Resíduos gerados durante a produção industrial de suco de laranja podem deixar de ser apenas um problema ambiental e se transformar em fonte de compostos de alto valor agregado. É o que aponta uma pesquisa realizada por cientistas da Universidade Federal de São Carlos (UFSCar).
O estudo, publicado na revista cultivar, analisou diferentes resíduos produzidos ao longo do processamento da fruta, incluindo cascas, sementes, bagaço, óleos essenciais e águas residuais. Os pesquisadores identificaram substâncias com potencial de utilização nas indústrias de alimentos, cosméticos e medicamentos.
A pesquisa foi conduzida por pesquisadores do Departamento de Química da UFSCar, em parceria com cientistas da Alemanha. Entre os compostos identificados está a hesperidina, um flavonoide associado a propriedades antioxidantes e anti-inflamatórias.
Segundo os pesquisadores, embora essas substâncias tenham valor comercial, sua presença nos resíduos também pode provocar problemas durante o processamento industrial, como obstruções em equipamentos e tubulações e alterações nas características dos materiais descartados.
A recuperação desses compostos, portanto, pode transformar um problema operacional e ambiental em uma oportunidade econômica, dentro de uma lógica de economia circular.
Métodos mais sustentáveis
Para identificar e recuperar as substâncias presentes nos resíduos, os pesquisadores combinaram diferentes técnicas de análise química.
A ressonância magnética nuclear (RMN) teve papel central no estudo por permitir a análise de misturas complexas com pouca preparação das amostras. Os resultados foram complementados por técnicas de cromatografia líquida e gasosa.
Também foi utilizada a extração assistida por micro-ondas, método que pode reduzir etapas do processo e tornar a recuperação de compostos bioativos mais eficiente e ambientalmente adequada.
Os pesquisadores conseguiram rastrear substâncias de interesse em diferentes etapas da cadeia produtiva, inclusive no bagaço da laranja.
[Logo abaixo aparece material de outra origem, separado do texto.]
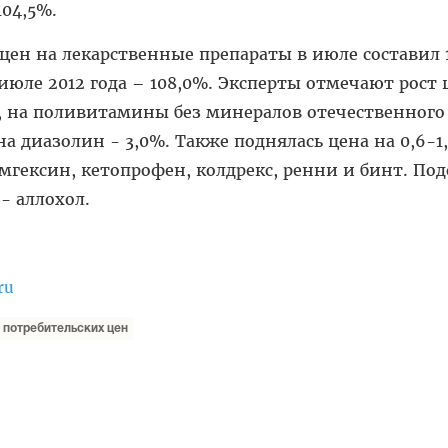
104,5%.
цен на лекарственные препараты в июле составил 
в июле 2012 года – 108,0%. Эксперты отмечают рост
, на поливитамины без минералов отечественного
на диазолин - 3,0%. Также поднялась цена на 0,6-1
омгексин, кетопрофен, колдрекс, ренни и бинт. По
 - аллохол.
ru
 потребительских цен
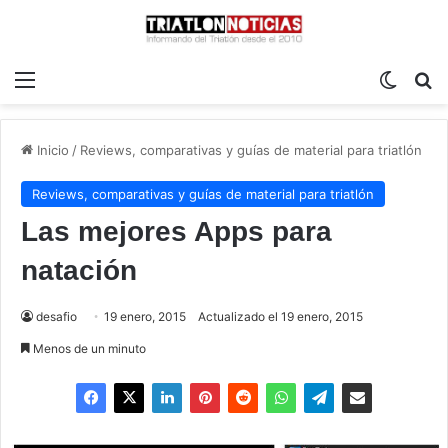
Menú
Switch
B
Inicio
/
Reviews, comparativas y guías de material para triatlón
Reviews, comparativas y guías de material para triatlón
Las mejores Apps para
natación
desafio
19 enero, 2015
Actualizado el 19 enero, 2015
Menos de un minuto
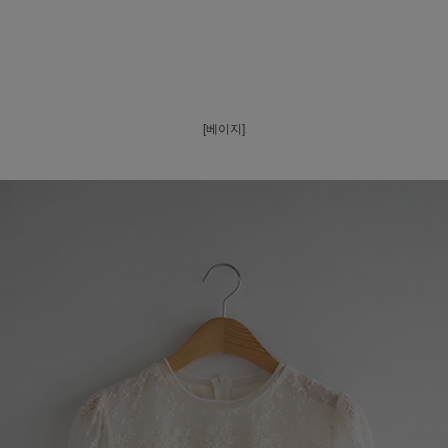
[베이지]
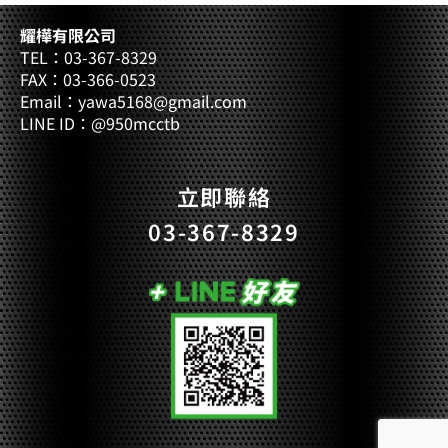
耀樺有限公司
TEL：03-367-8329
FAX：03-366-0523
Email：yawa5168@gmail.com
LINE ID：@950mcctb
立即聯絡
03-367-8329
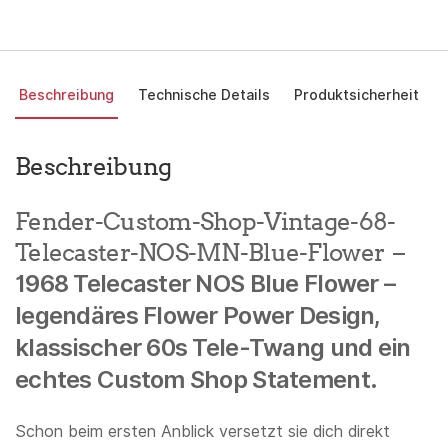
Beschreibung
Technische Details
Produktsicherheit
Beschreibung
Fender-Custom-Shop-Vintage-68-
Telecaster-NOS-MN-Blue-Flower –
1968 Telecaster NOS Blue Flower –
legendäres Flower Power Design,
klassischer 60s Tele-Twang und ein
echtes Custom Shop Statement.
Schon beim ersten Anblick versetzt sie dich direkt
Hesperidina e outros compostos
De acordo com o estudo, a hesperidina foi extraída do bagaço com elevado grau de pureza por meio do método assistido por micro-ondas. As análises indicaram 87,66% de pureza por RMN e 84,30% por cromatografia líquida de alta eficiência.
Além da hesperidina, foram identificados outros compostos de interesse, entre eles D-limoneno, valenceno, α-pineno, sabineno, β-mirceno e linalol.
O valenceno, pertencente à classe dos terpenos, apresenta interesse comercial especialmente para setores como cosméticos e medicamentos.
Resíduo líquido também apresenta potencial
Um dos resultados chamou atenção dos pesquisadores: a chamada “água amarela”, um resíduo líquido produzido na etapa final do processamento do suco, apresentou elevada concentração de limoneno.
Segundo Antonio Gilberto Ferreira, um dos pesquisadores envolvidos no estudo, a presença do terpeno pode dificultar a fermentação necessária para o tratamento adequado desse resíduo.
A identificação da substância permite compreender melhor o problema e buscar alternativas para o tratamento da biomassa antes do descarte.
Para os pesquisadores, o estudo demonstra que o aproveitamento dos resíduos da indústria de sucos pode contribuir simultaneamente para a redução de impactos ambientais, melhoria dos processos industriais e geração de novas oportunidades econômicas.
A pesquisa foi financiada pela Fapesp e pelo CNPq, entre outras iniciativas de apoio à ciência e inovação.